Означает ли ассимиляция, что они никогда явно не сталкивались с предрассудками? Подразумевает ли она, что ты просто четко представляешь, где проходят границы твоего мира внутри общества, — и строго соблюдаешь их? В Вене, как и в Париже, имелся Жокей-клуб, и Виктор состоял в нем, однако евреям не разрешалось занимать там важные посты. Имело ли это хоть малейшее значение для него? По установившимся негласным правилам, замужние женщины-нееврейки никогда не являлись с визитами в еврейские дома, никогда не оставляли там своих визиток, никогда не показывались на этих бесконечных званых вечерах. В Вене было заведено, что оставлять визитные карточки и затем получать приглашения могли только неевреи-холостяки — граф Менсдорф, граф Любенски, молодой князь Монтенуово. Женившись, они никогда больше не приходили в гости, какими бы пышными ни были званые ужины, какой бы очаровательной ни была хозяйка дома. Имело ли это хоть какое-то значение? Такие порядки кажутся просто паутинными ниточками грубости.
Я провожу утро последнего дня этого визита в архиве еврейской общины рядом с синагогой на Юденгассе.
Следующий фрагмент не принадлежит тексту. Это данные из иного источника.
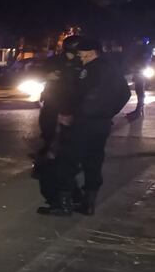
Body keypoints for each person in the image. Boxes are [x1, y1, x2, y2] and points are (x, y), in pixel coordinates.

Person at [40, 37, 130, 216]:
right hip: (101, 124)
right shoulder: (112, 69)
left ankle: (63, 205)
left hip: (81, 123)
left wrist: (67, 113)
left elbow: (75, 95)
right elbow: (125, 93)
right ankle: (88, 205)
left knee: (67, 161)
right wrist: (108, 112)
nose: (80, 58)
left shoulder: (87, 71)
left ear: (90, 53)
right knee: (93, 161)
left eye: (81, 55)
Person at [38, 34, 83, 159]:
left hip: (72, 99)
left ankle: (67, 151)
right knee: (47, 123)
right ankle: (48, 145)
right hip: (53, 96)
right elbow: (40, 73)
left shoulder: (82, 62)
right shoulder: (55, 60)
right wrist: (47, 76)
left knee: (70, 127)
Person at [124, 37, 151, 121]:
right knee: (139, 90)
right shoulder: (143, 48)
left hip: (140, 71)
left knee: (140, 90)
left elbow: (142, 60)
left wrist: (135, 68)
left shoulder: (144, 48)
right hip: (139, 71)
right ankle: (139, 109)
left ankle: (139, 110)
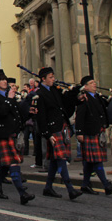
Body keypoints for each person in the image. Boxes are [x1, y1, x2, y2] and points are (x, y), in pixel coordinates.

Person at [0, 69, 36, 205]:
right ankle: (22, 193)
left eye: (5, 79)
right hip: (3, 134)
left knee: (4, 166)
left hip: (13, 132)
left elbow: (17, 113)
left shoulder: (10, 95)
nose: (5, 81)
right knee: (13, 162)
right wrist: (9, 100)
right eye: (2, 79)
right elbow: (0, 113)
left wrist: (29, 111)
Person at [35, 67, 82, 200]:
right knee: (61, 159)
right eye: (50, 77)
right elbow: (41, 117)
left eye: (53, 76)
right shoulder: (40, 94)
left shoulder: (55, 91)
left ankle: (48, 187)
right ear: (43, 79)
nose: (53, 79)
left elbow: (67, 104)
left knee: (56, 161)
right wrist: (47, 134)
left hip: (62, 127)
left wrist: (74, 91)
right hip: (53, 130)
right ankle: (70, 189)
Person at [76, 75, 112, 195]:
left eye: (94, 82)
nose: (94, 84)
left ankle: (85, 185)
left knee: (90, 162)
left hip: (97, 132)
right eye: (91, 83)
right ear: (86, 87)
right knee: (96, 160)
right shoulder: (83, 99)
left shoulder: (98, 97)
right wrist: (79, 132)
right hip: (89, 132)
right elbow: (79, 116)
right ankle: (106, 185)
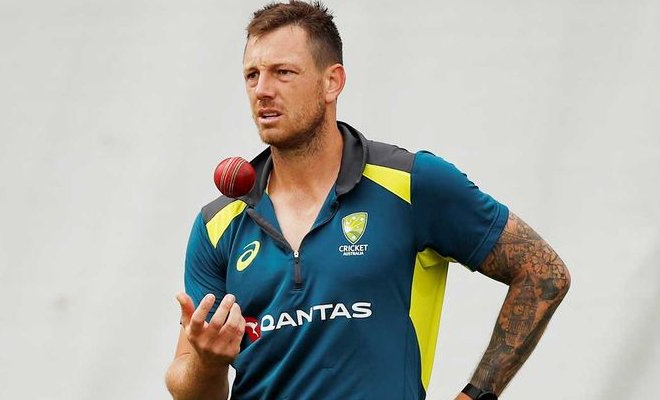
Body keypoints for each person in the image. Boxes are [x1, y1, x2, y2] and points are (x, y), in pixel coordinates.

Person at [165, 1, 571, 399]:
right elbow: (187, 386)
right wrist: (208, 362)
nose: (262, 91)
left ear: (332, 82)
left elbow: (543, 273)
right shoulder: (218, 224)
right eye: (252, 75)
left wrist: (476, 396)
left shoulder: (411, 184)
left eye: (283, 72)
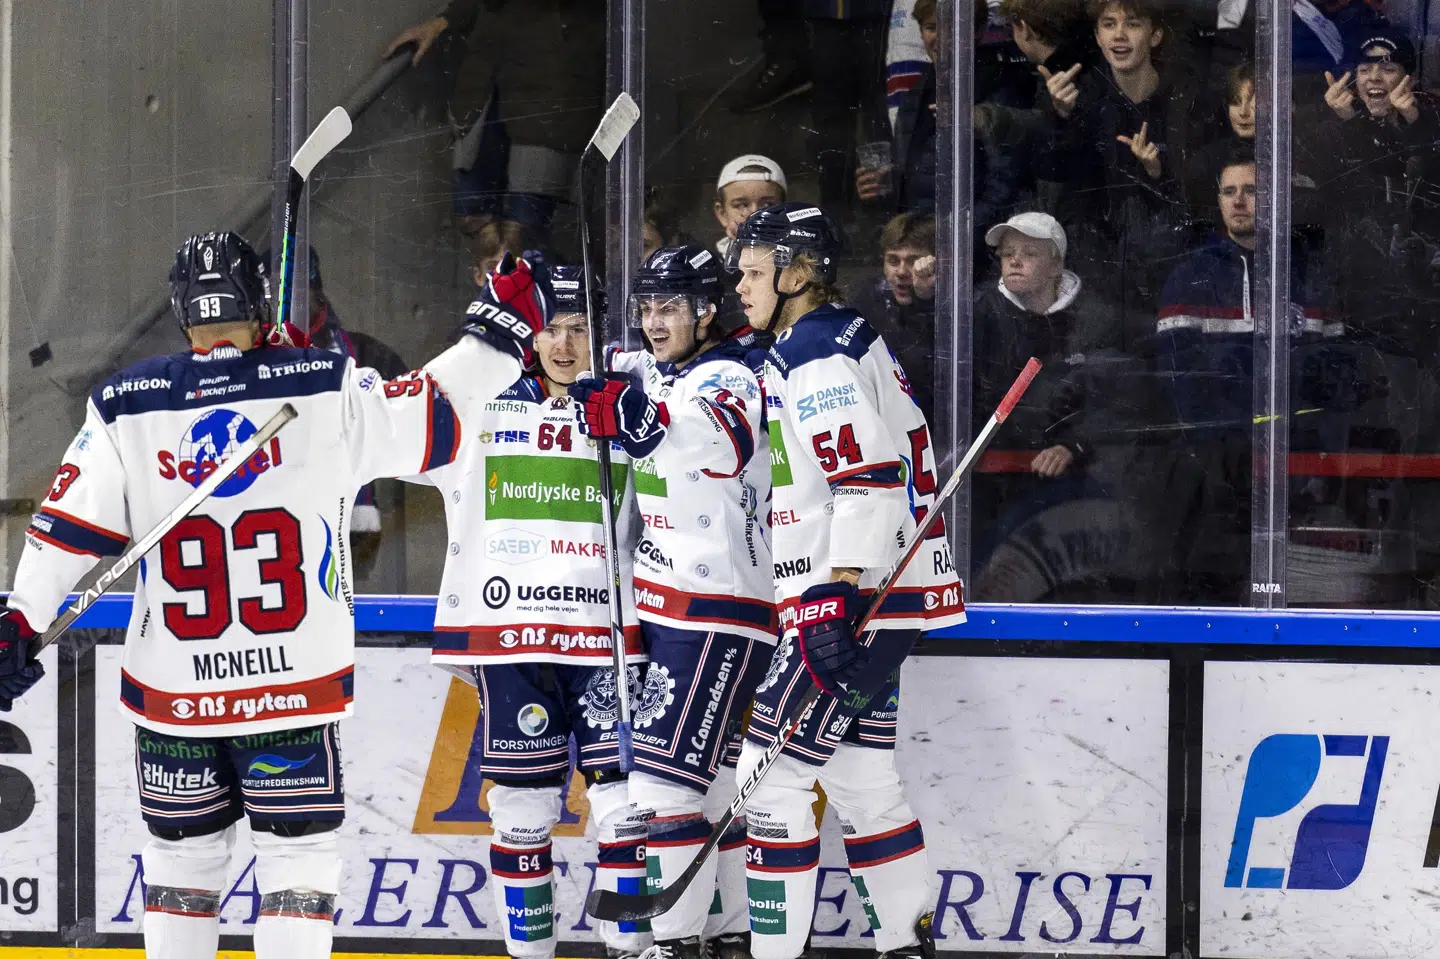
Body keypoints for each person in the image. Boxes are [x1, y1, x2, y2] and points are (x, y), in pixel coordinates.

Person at [0, 232, 542, 958]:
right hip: (292, 692)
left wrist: (19, 621)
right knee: (298, 869)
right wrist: (501, 330)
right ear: (259, 302)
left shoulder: (129, 403)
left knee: (180, 872)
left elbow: (63, 531)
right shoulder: (322, 384)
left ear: (180, 310)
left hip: (176, 699)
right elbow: (438, 416)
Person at [726, 203, 964, 959]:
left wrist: (837, 590)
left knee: (768, 782)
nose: (740, 283)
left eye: (755, 269)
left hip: (854, 596)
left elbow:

Поблизости стоят полицейские. Совсем недавно, на последних выборах, ультраправые получили треть голосов, и теперь никто не знает, не станет ли синагога мишенью для нападений. Уже прозвучало столько угроз, что мне приходится пройти через сложную систему безопасности. Наконец, проникнув внутрь, я наблюдаю за тем, как архивист вынимает большие полосатые тома и кладет их на пюпитр. Там записи обо всех рождениях, браках и смертях, а также о смене веры, — словом, жизнь всей еврейской Вены.
В 1899 году в Вене имелись свои еврейские сиротские приюты и больницы, школы и библиотеки, газеты и журналы. Там насчитывалось двадцать две синагоги. И вдруг я понимаю, что совершенно ничего не знаю об этом: семья Эфрусси настолько ассимилировалась, что без остатка растворилась в Вене.